Fast Graphics On The OSI C1P
Charles L. Stanford
I am sure that almost without exception, OSI C1P and Superboard II owners get a major part of their computer fun from games. The relative ease of graphics programming using the game symbols in the Character Generator ROM allows even the novice BASIC programmer a lot of freedom for creating exciting and fast moving figures. However, even OSI's very fast BASIC still leaves a lot to be desired when more than a few dozen screen locations are changed, resulting in distracting image changes and in slow execution of commands.
This article will present a “cookbook” version of a machine language graphics subroutine. The BASIC user with little or no background in Machine or Assembly language programming will be able to use the material presented here to “plug in” his own graphics. The more advanced programmer will be able to adapt the concepts shown to complicated, interactive graphics games and simulations.
The use of graphics in games
While many exciting and worthwhile games are played without graphics (such as most versions of Starwars, Star Trek, Quest, etc.), most family fun games revolve around the manipulation of graphics figures or objects on the screen. Six Gun Shootout, Tank, Lunar Lander, and many others are “made” by their graphics interactions. But a game like Six Gun written solely in BASIC is slowed down so badly by the time required to POKE two gunfighters and a few cacti that it loses a lot of its Oomph! Even a near-instantaneous screen routine (instead of scrolling) only helps a little when 50 or 100 or more POKE'S are needed every time a move is made.
The method presented in this article does have a few limitations, mainly in the opportunity for typing errors when entering the many DATA statements, and in the need to carefully plan and structure each and every character before starting to enter the program. But the results are really worth it. Every program I've written since devising this method has had to be slowed down with time delay loops, which is sure better than the alternative.

☆ ☆ ☆ ☆ ☆

[EXERCISE REQUIREMENTS]
Continue the article on fast OSI C1P graphics from the point where it stops.

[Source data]
☆ ☆ ☆ ☆ ☆

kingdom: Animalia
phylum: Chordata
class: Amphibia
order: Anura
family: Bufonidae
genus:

☆ ☆ ☆ ☆ ☆

[EXPECTED OUTPUT]
The USR Function
The OSI Graphics Reference Manual and the BASIC in ROM Manual are ridiculously brief in describing the use of the USR function. On the other hand, there isn't that much knowledge needed for an elementary application such as this one. In general, you will need to be capable of converting Hex numbers to Decimal quickly and accurately; the only other requirement is to be able to write a fairly structured BASIC program.
When the USR function is called by a line such as 10 X = USR(X), the program goes to the machine language program subroutine pointed to by the data at memory locations $000A and $000B (Decimal #11 and #12). The 6502 processor needs a 16 bit address to jump to a subroutine. But each memory location only has 8 bits. So the processor reads the eight lower (right-most) bits of the address from the lower of two adjacent memory addresses, and the eight higher (left-most) bits from the higher. Thus, a machine language routine at address $0222 would be called if memory locations $000A and $000B held $22 and $02 respectively. These numbers would be inserted in these two RAM locations by a line in BASIC such as 20 POKE 11,34 : POKE 12,2. Note that the Hex numbers have to be converted to their Decimal equivalents for BASIC. As you can see, many machine programs starting at as many different memory locations could be called, merely by changing the data at $000A and $000B before calling the USR function. I'll describe how to write and insert the actual machine language subroutines a bit later in this article.
After a machine language subroutine is called, it acts very similarly to a BASIC program, in that each instruction is executed in order until a RETURN is encountered. It then returns to the next instruction after the JUMP. The RETURN in machine language is the RTS instruction, which is Hex $60 (or Decimal #96).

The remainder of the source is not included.